The Scrum Master helps the product group learn and apply Scrum to achieve business value. The Scrum Master does whatever is in their power to help the Team, Product Owner and organization be successful. The Scrum Master is not the manager of the Team members, nor are they a project manager, team lead, or team representative. Instead, the Scrum Master serves the Team; he or she helps to remove impediments, protects the Team from outside interference, and helps the Team to adopt modern development practices. He or she educates, coaches and guides the Product Owner, Team and the rest of the organization in the skillful use of Scrum. The Scrum Master is a coach and teacher. The Scrum Master makes sure everyone (including the Product Owner, and those in management) understands the principles and practices of Scrum, and they help lead the organization through the often difficult change required to achieve success with agile development. Since Scrum makes visible many impediments and threats to the Team’s and Product Owner’s effectiveness, it is important to have an engaged Scrum Master working energetically to help resolve those issues, or the Team or Product Owner will find it difficult to succeed. There should be a dedicated full-time Scrum Master, although a smaller Team might have a team member play this role (carrying a lighter load of regular work when they do so). Great Scrum Masters can come from any background or discipline: Engineering, Design, Testing, Product Management, Project Management, or Quality Management.

The Scrum Master and the Product Owner cannot be the same individual as their focus is so different and combining them often leads to confusion and conflict. One common unfortunate result of combining these roles is a micro-managing Product Owner which is opposite to self-managing teams that Scrum requires. Unlike a traditional manager, the Scrum Master does not tell people what to do or assign tasks – they facilitate the process, supporting the Team as it organizes and manages itself. If the Scrum Master was previously in a position managing the Team, they will need to significantly change their mindset and style of interaction for the Team to be successful with Scrum.

Note: there is no role of project manager in Scrum at all. This is because none is needed; the traditional responsibilities of a project manager have been divided up and reassigned among the three Scrum roles, and mostly to the Team and Product Owner, rather than to the Scrum Master.
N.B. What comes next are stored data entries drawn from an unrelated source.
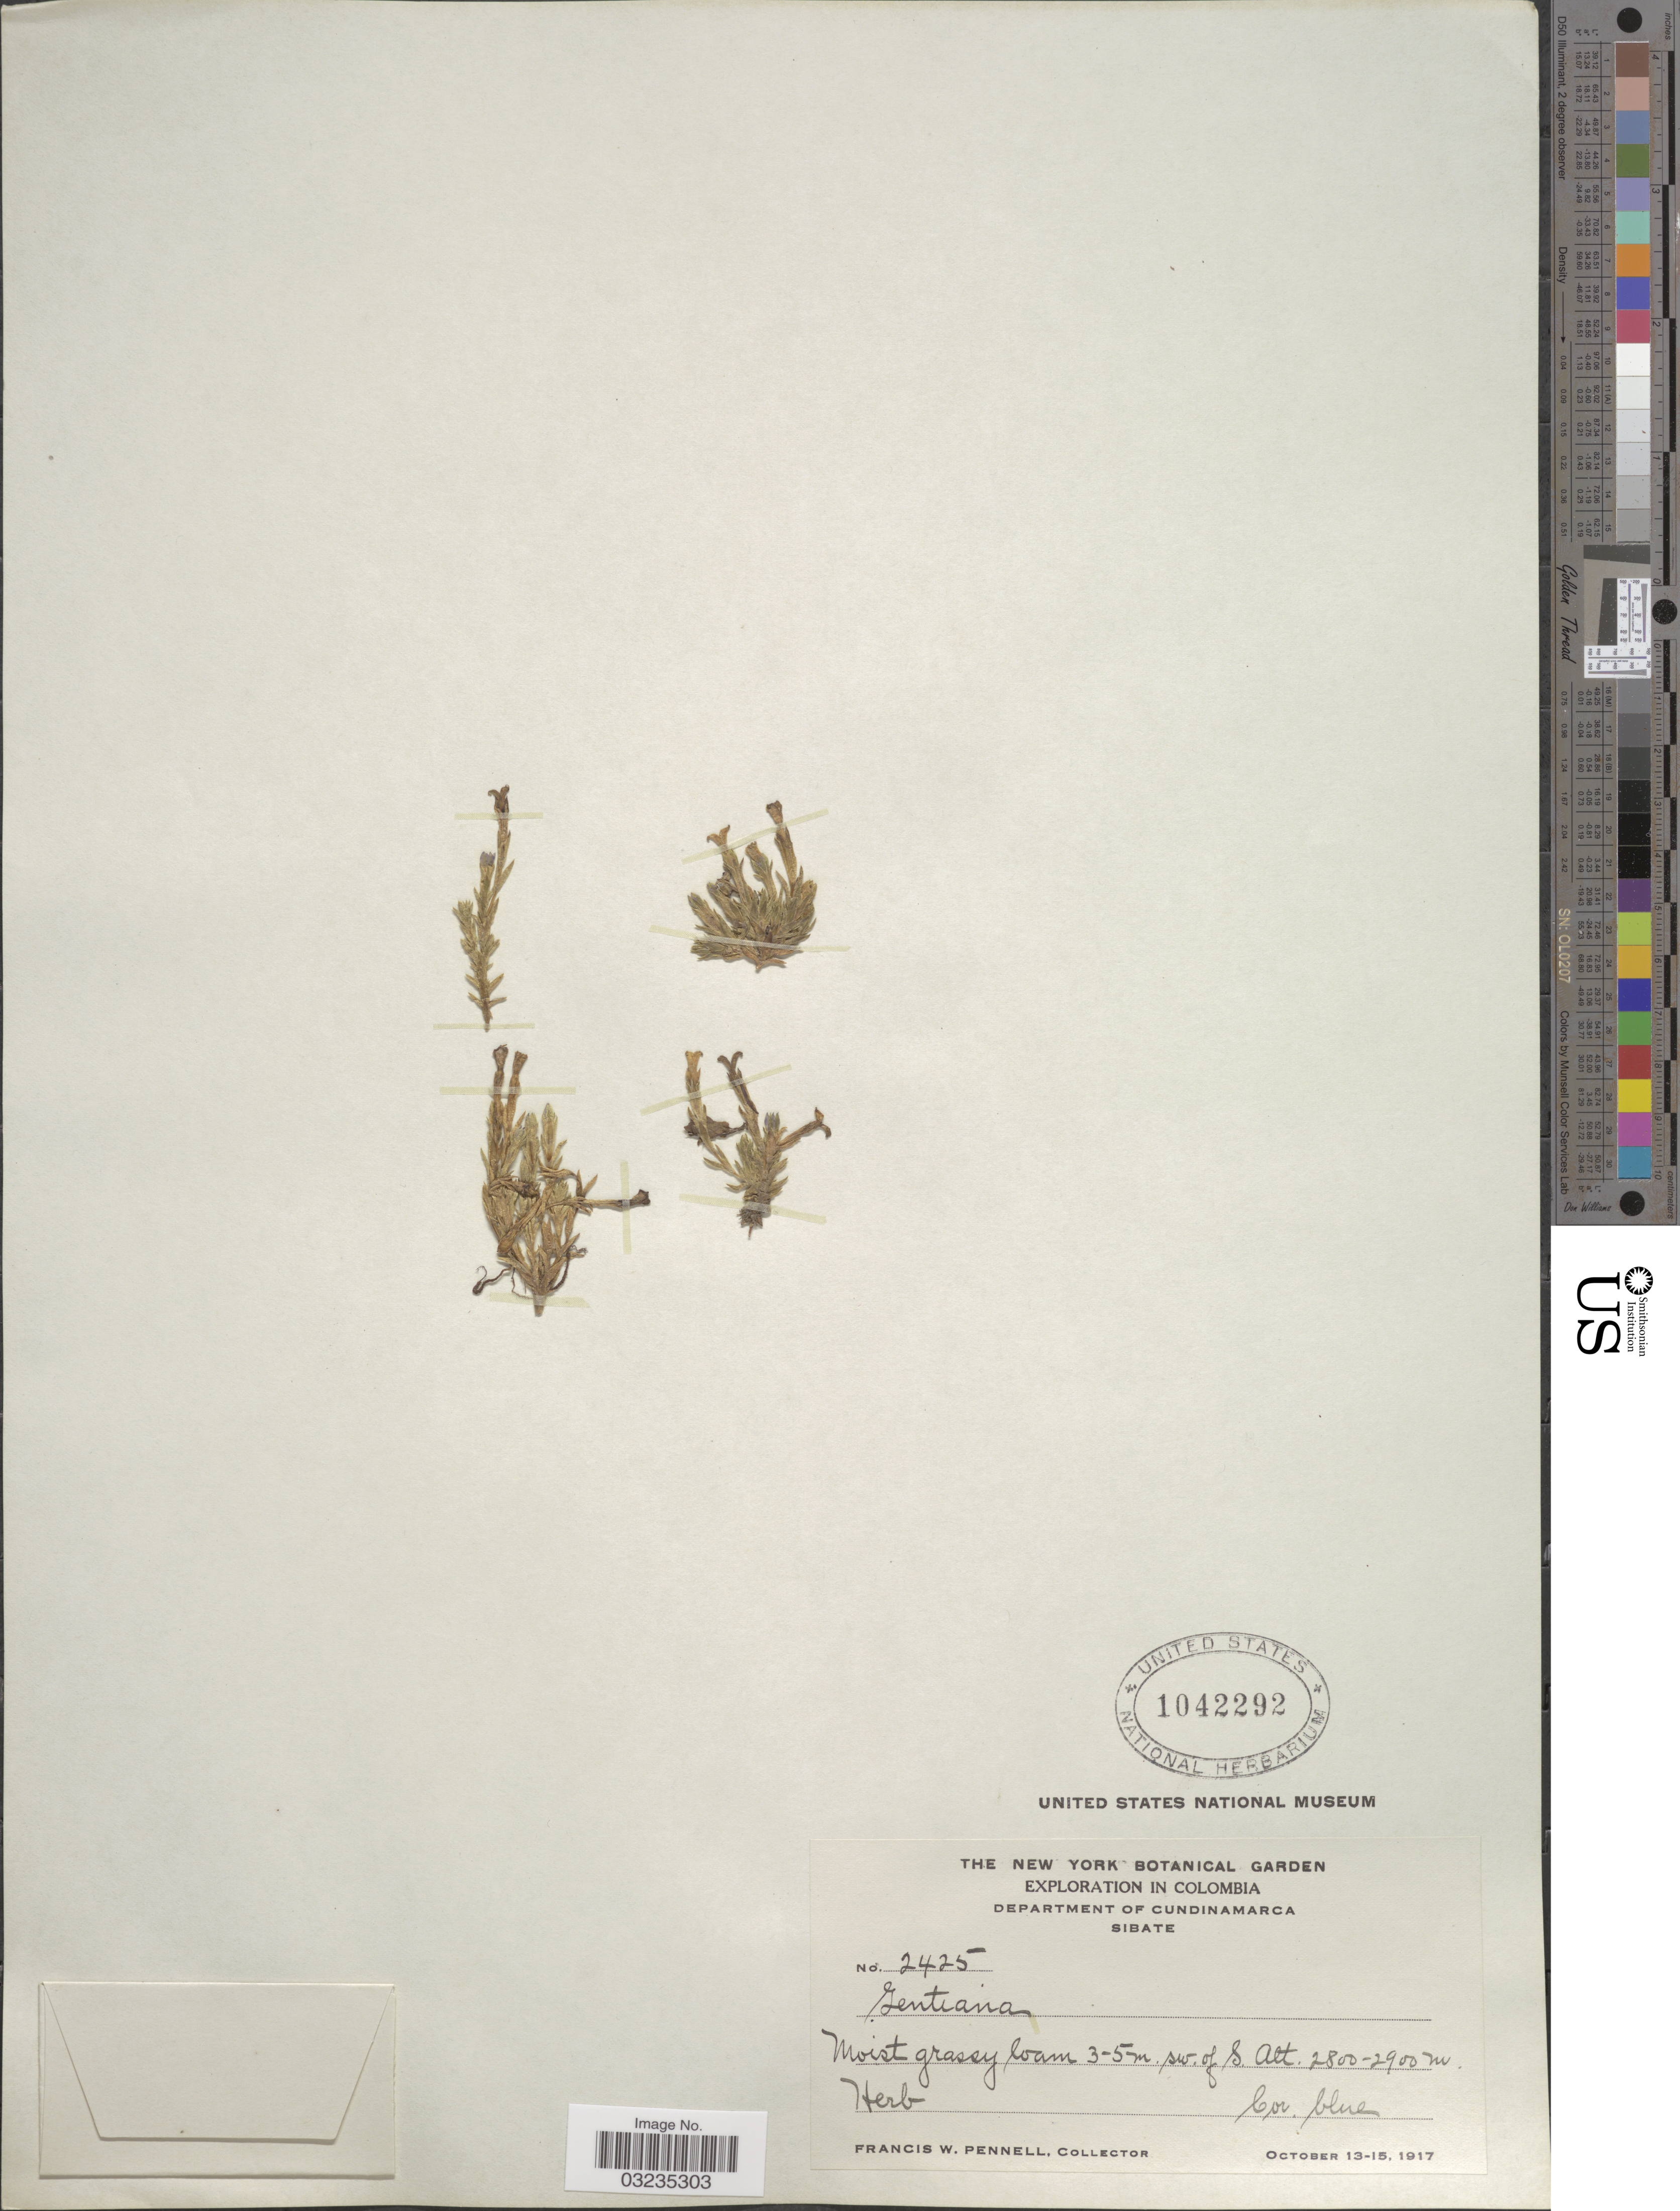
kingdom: Plantae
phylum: Tracheophyta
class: Magnoliopsida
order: Gentianales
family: Gentianaceae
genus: Gentiana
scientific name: Gentiana sedifolia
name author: Kunth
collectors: F. W. Pennell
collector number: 2425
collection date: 1917-10-13/1917-10-15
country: Colombia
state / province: Cundinamarca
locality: Department of Cundinamarca. Sibate. sw. of S.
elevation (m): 2800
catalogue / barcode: US 1042292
Practicing Scrum with the addition of a project manager indicates a fundamental misunderstanding of Scrum, and typically results in conflicting responsibilities, unclear authority, and sub-optimal results. Sometimes an (ex-)project manager can step into the role of Scrum Master, but the success of this approach is heavily dependent on the individual, and how well they understand the fundamental difference between the two roles, both in the day-to-day responsibilities and in the mindset required to be successful. A good way to understand thoroughly the role of the Scrum Master, and start to develop the core skills needed for success, is to attend the Scrum Alliance’s Certified Scrum Master training.

In addition to these three roles, there are other stakeholders who contribute to the success of the product, including managers, customers and end-users. Some stakeholders such as functional managers (for example, an engineering manager) may find their role, while still valuable, changes when adopting Scrum. For example:

  • they support the Team by respecting the rules and spirit of Scrum
  • they help remove impediments that the Team and Product Owner identify
  • they make their expertise and experience available

In Scrum, these individuals replace the time they previously spent playing the role of “nanny” (assigning tasks, getting status reports, and other forms of micromanagement) with time as “guru” and “servant” of the Team (mentoring, coaching, helping remove obstacles, helping problem-solve, providing creative input, and guiding the skills development of Team members). In this shift, managers may need to change their management style; for example, using Socratic questioning to help the Team discover the solution to a problem, rather than simply deciding a solution and assigning it to the Team.